Amardeep Khanna1,2,3, Nicole Cianci4, Husnain Abbas Shah4, Ashish Goel4, Asma Jebril4, Jessica Chauhan4, Michelle Pipe4, Shishir Shetty44,5, Christopher Weston5, Hema Venkataraman4, Stacey Smith4, Suzanne Vickrage4, Joanne Kemp-Blake4 & Tahir Shah4


1Institute of Liver Sciences, Kings College Hospital, London, UK; 2Liver Unit, Queen Elizabeth Hospital, Birmingham, UK; 3Institute of Cellular Medicine, Newcastle University, Newcastle upon Tyne, UK; 4University Hospitals Birmingham, Birmingham, UK; 5Institute of Immunology and Immunotherapy, Birmingham University, Birmingham, UK


Carcinoid syndrome occurs in 20% patients, presenting with flushing, abdominal pain, diarrhoea, and wheeze and can be challenging to manage. The standard of care for carcinoid syndrome is somatostatin analogues (SSAs) with add-on Creon, codeine and loperamide therapy. Nonetheless, half of patients experience debilitating diarrhoea. Telotristat-ethyl is a peripheral tryptophan-hydroxylase inhibitor approved for treatment of diarrhoea, supported by Phase 3 clinical trials but lacking in real-world data. Here we present our experience on effectiveness of Telotristat on carcinoid diarrhoea in the largest cohort of patients outside a clinical trial. The primary outcome was reduction in stool frequency (number/day) of >30%, as defined in most studies. Data was collected retrospectively from an electronic database. We included 31 patients (25M, 6F; Median age 69 (45–85) years) {study group} on Telotristat and 10 patients on maximum dose of 2 weekly SSAs but no Telotristat (6M, 4F; Median age 67 (49–79) years) {control group}. The mean (range) duration of treatment in each group was 258 (15–479) and 689 (219–1446) days, respectively. Primary end-point was achieved in 82% (23/28) patients on Telotristat with median-percentage reduction stool frequency of 60% (IQR 50–69), compared to 28% (2/7) (22 (-30 to 55)%) in the control group, (OR-11, 95% CI 1.71–77.1). The pre and post values were compared by Wilcoxon signed rank test.
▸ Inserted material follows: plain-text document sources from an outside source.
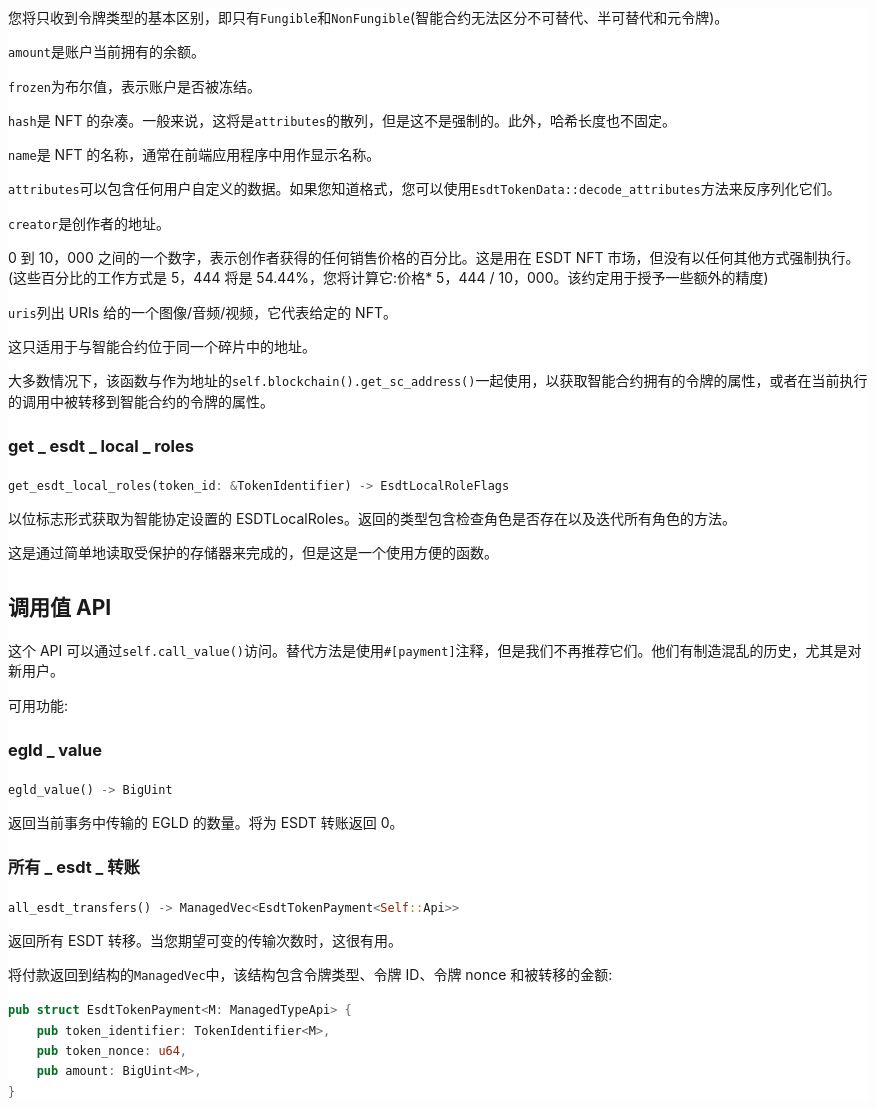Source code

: 您将只收到令牌类型的基本区别，即只有`Fungible`和`NonFungible`(智能合约无法区分不可替代、半可替代和元令牌)。

`amount`是账户当前拥有的余额。

`frozen`为布尔值，表示账户是否被冻结。

`hash`是 NFT 的杂凑。一般来说，这将是`attributes`的散列，但是这不是强制的。此外，哈希长度也不固定。

`name`是 NFT 的名称，通常在前端应用程序中用作显示名称。

`attributes`可以包含任何用户自定义的数据。如果您知道格式，您可以使用`EsdtTokenData::decode_attributes`方法来反序列化它们。

`creator`是创作者的地址。

0 到 10，000 之间的一个数字，表示创作者获得的任何销售价格的百分比。这是用在 ESDT NFT 市场，但没有以任何其他方式强制执行。(这些百分比的工作方式是 5，444 将是 54.44%，您将计算它:价格* 5，444 / 10，000。该约定用于授予一些额外的精度)

`uris`列出 URIs 给的一个图像/音频/视频，它代表给定的 NFT。

这只适用于与智能合约位于同一个碎片中的地址。

大多数情况下，该函数与作为地址的`self.blockchain().get_sc_address()`一起使用，以获取智能合约拥有的令牌的属性，或者在当前执行的调用中被转移到智能合约的令牌的属性。

### get _ esdt _ local _ roles

```rust
get_esdt_local_roles(token_id: &TokenIdentifier) -> EsdtLocalRoleFlags 
```

以位标志形式获取为智能协定设置的 ESDTLocalRoles。返回的类型包含检查角色是否存在以及迭代所有角色的方法。

这是通过简单地读取受保护的存储器来完成的，但是这是一个使用方便的函数。

## 调用值 API

这个 API 可以通过`self.call_value()`访问。替代方法是使用`#[payment]`注释，但是我们不再推荐它们。他们有制造混乱的历史，尤其是对新用户。

可用功能:

### egld _ value

```rust
egld_value() -> BigUint 
```

返回当前事务中传输的 EGLD 的数量。将为 ESDT 转账返回 0。

### 所有 _ esdt _ 转账

```rust
all_esdt_transfers() -> ManagedVec<EsdtTokenPayment<Self::Api>> 
```

返回所有 ESDT 转移。当您期望可变的传输次数时，这很有用。

将付款返回到结构的`ManagedVec`中，该结构包含令牌类型、令牌 ID、令牌 nonce 和被转移的金额:

```rust
pub struct EsdtTokenPayment<M: ManagedTypeApi> {
    pub token_identifier: TokenIdentifier<M>,
    pub token_nonce: u64,
    pub amount: BigUint<M>,
} 
```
There was a statistically significant change in pre and post stool frequency in Telotristat group {5(3–60) to 2(1–2.5), P<0.01}. A significant reduction in Urinary 5-hydroxyindoleacetic acid (5-HIAA) was noted in the Telotristat group (n=28) {740 (342–1462) to 334 (125–709) μmol/24 h, P<0.001}. Interestingly, change in stool frequency did not correlate with delta HIAA (ρ:027, P=0.2). The delta change in stool frequency between the two groups was significant (P=0.04). No significant difference (P=0.185 (Fisher’s exact test)} in mortality was seen between Telotristat {16% (5/31)} and the control group {40% (4/10)}. One patient discontinued Telotristat due to mood changes, which reversed after stopping the drug. In conclusion, our real-world study supports the effectiveness and safety of Telotristat to treat carcinoid diarrhoea in patients not responsive to SSA.